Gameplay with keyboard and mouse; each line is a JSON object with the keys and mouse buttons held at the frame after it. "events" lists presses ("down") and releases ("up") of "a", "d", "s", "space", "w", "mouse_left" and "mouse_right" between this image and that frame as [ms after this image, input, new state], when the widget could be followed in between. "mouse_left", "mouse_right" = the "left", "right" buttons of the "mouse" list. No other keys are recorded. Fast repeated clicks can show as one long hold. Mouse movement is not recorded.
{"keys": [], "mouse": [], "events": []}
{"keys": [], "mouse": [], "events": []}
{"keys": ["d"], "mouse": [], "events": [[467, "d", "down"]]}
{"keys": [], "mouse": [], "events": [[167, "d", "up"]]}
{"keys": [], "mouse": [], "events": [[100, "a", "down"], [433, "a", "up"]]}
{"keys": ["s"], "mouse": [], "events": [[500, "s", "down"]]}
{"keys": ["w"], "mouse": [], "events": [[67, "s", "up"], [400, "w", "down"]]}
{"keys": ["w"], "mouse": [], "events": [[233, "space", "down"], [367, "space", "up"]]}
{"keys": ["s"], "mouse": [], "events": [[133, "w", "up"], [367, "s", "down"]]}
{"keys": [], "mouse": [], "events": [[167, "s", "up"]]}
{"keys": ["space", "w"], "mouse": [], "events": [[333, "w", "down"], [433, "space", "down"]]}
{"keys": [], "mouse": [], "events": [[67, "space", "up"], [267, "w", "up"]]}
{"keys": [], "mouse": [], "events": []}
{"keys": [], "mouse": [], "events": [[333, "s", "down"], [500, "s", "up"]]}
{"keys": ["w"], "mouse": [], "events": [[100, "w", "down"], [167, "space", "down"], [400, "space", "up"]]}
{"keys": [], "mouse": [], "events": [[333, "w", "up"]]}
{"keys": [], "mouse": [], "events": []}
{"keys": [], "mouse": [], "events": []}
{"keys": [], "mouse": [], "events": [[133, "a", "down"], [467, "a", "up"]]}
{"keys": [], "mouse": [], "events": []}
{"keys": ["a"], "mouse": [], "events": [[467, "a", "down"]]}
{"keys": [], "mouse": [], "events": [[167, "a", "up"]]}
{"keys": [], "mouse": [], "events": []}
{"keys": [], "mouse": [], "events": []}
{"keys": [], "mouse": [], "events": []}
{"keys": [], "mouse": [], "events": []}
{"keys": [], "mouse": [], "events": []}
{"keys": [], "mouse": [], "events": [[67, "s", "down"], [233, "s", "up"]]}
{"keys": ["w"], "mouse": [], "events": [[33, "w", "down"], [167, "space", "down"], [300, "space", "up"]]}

◆ ◆ ◆ ◆ ◆ ◆ ◆

### [Task to complete]
Set down every entry once more, exactly as it was written above.

### [Written solution]
Gameplay with keyboard and mouse; each line is a JSON object with the keys and mouse buttons held at the frame after it. "events" lists presses ("down") and releases ("up") of "a", "d", "s", "space", "w", "mouse_left" and "mouse_right" between this image and that frame as [ms after this image, input, new state], when the widget could be followed in between. "mouse_left", "mouse_right" = the "left", "right" buttons of the "mouse" list. No other keys are recorded. Fast repeated clicks can show as one long hold. Mouse movement is not recorded.
{"keys": [], "mouse": [], "events": []}
{"keys": [], "mouse": [], "events": []}
{"keys": ["d"], "mouse": [], "events": [[467, "d", "down"]]}
{"keys": [], "mouse": [], "events": [[167, "d", "up"]]}
{"keys": [], "mouse": [], "events": [[100, "a", "down"], [433, "a", "up"]]}
{"keys": ["s"], "mouse": [], "events": [[500, "s", "down"]]}
{"keys": ["w"], "mouse": [], "events": [[67, "s", "up"], [400, "w", "down"]]}
{"keys": ["w"], "mouse": [], "events": [[233, "space", "down"], [367, "space", "up"]]}
{"keys": ["s"], "mouse": [], "events": [[133, "w", "up"], [367, "s", "down"]]}
{"keys": [], "mouse": [], "events": [[167, "s", "up"]]}
{"keys": ["space", "w"], "mouse": [], "events": [[333, "w", "down"], [433, "space", "down"]]}
{"keys": [], "mouse": [], "events": [[67, "space", "up"], [267, "w", "up"]]}
{"keys": [], "mouse": [], "events": []}
{"keys": [], "mouse": [], "events": [[333, "s", "down"], [500, "s", "up"]]}
{"keys": ["w"], "mouse": [], "events": [[100, "w", "down"], [167, "space", "down"], [400, "space", "up"]]}
{"keys": [], "mouse": [], "events": [[333, "w", "up"]]}
{"keys": [], "mouse": [], "events": []}
{"keys": [], "mouse": [], "events": []}
{"keys": [], "mouse": [], "events": [[133, "a", "down"], [467, "a", "up"]]}
{"keys": [], "mouse": [], "events": []}
{"keys": ["a"], "mouse": [], "events": [[467, "a", "down"]]}
{"keys": [], "mouse": [], "events": [[167, "a", "up"]]}
{"keys": [], "mouse": [], "events": []}
{"keys": [], "mouse": [], "events": []}
{"keys": [], "mouse": [], "events": []}
{"keys": [], "mouse": [], "events": []}
{"keys": [], "mouse": [], "events": []}
{"keys": [], "mouse": [], "events": [[67, "s", "down"], [233, "s", "up"]]}
{"keys": ["w"], "mouse": [], "events": [[33, "w", "down"], [167, "space", "down"], [300, "space", "up"]]}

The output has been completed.